Brazil lawmakers vote to curb Indigenous peoples ministry
BRASILIA, June 1, 2023 (BSS/AFP) - Brazil's Chamber of Deputies voted Wednesday to curb the powers of the ministries of Indigenous peoples and environment in a setback to President Luiz Inacio Lula da Silva's climate aims.
If approved by the Senate, the bill would remove the power of the Ministry of Indigenous Peoples to demarcate new reserves, returning that role instead to the Ministry of Justice.
The Ministry of Environment would also, per the bill, lose its oversight over the registration of rural lands -- key to monitoring and combating illegal deforestation -- as well as its management of water resources.
Lula created Brazil's first-ever Ministry of Indigenous Peoples upon his return to the presidency this year.
The new powers -- now likely to be stripped away -- were given to the two ministries when Lula took office January 1. But they were provisional, and needed congressional approval to become permanent.

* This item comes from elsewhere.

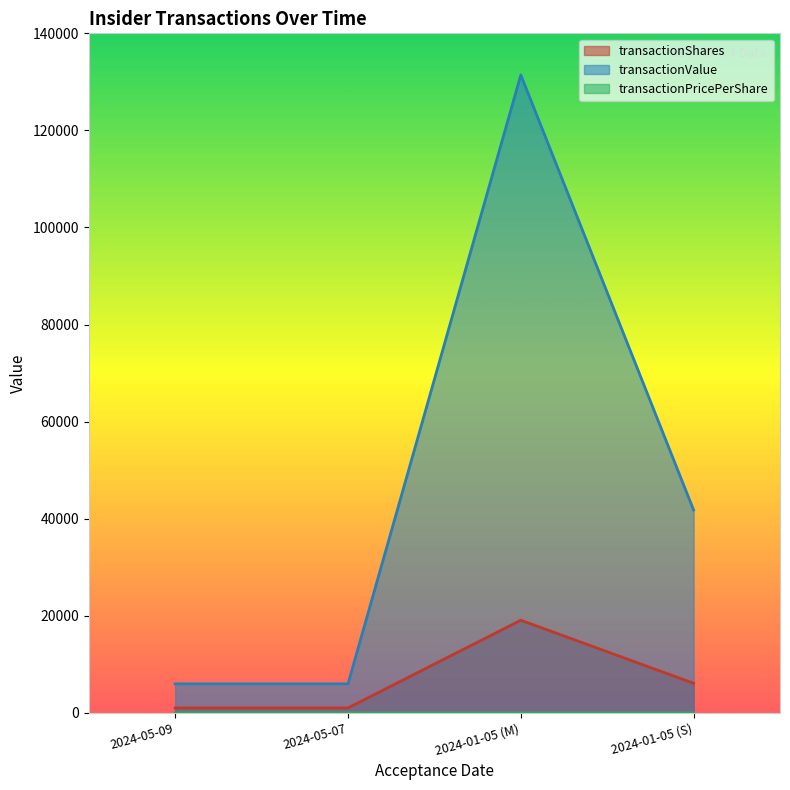

At which label is transactionValue closest to 68704?

2024-01-05 (S)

The vote in the Chamber of Deputies represented Lula's second environmental setback in 24 hours, after the body voted to approve another measure limiting the demarcation of Indigenous reserves on Tuesday.
That text, which would also need to be approved by the Senate, establishes that reserves can only be on land occupied by Indigenous people at the time of the promulgation of the current constitution, in 1988.
But Lula's government was able to stave off a complete rejection of the composition of his 37 ministries. That would have seen the total disappearance of the Ministry of Indigenous Peoples and a reversion to the smaller cabinet composition under former president Jair Bolsonaro.
Lula gained international praise following his appointment of Marina Silva - an emblematic figure in the fight against climate change -- as head of the Environment Ministry, and for the creation of the Ministry of Indigenous Peoples, headed by Sonia Guajajara.
But that idealism from the beginning of his term has since collided with political reality, as Lula, despite having ceded some ministries and senior positions to center-right parties, was unable to guarantee a legislative majority on all of his proposed changes.
"It's not that his support base is disjointed, it's that Lula has no base in Congress" beyond the left and center-left parties that supported his candidacy, said political analyst Leandro Gabiati, director of the consultancy Dominium.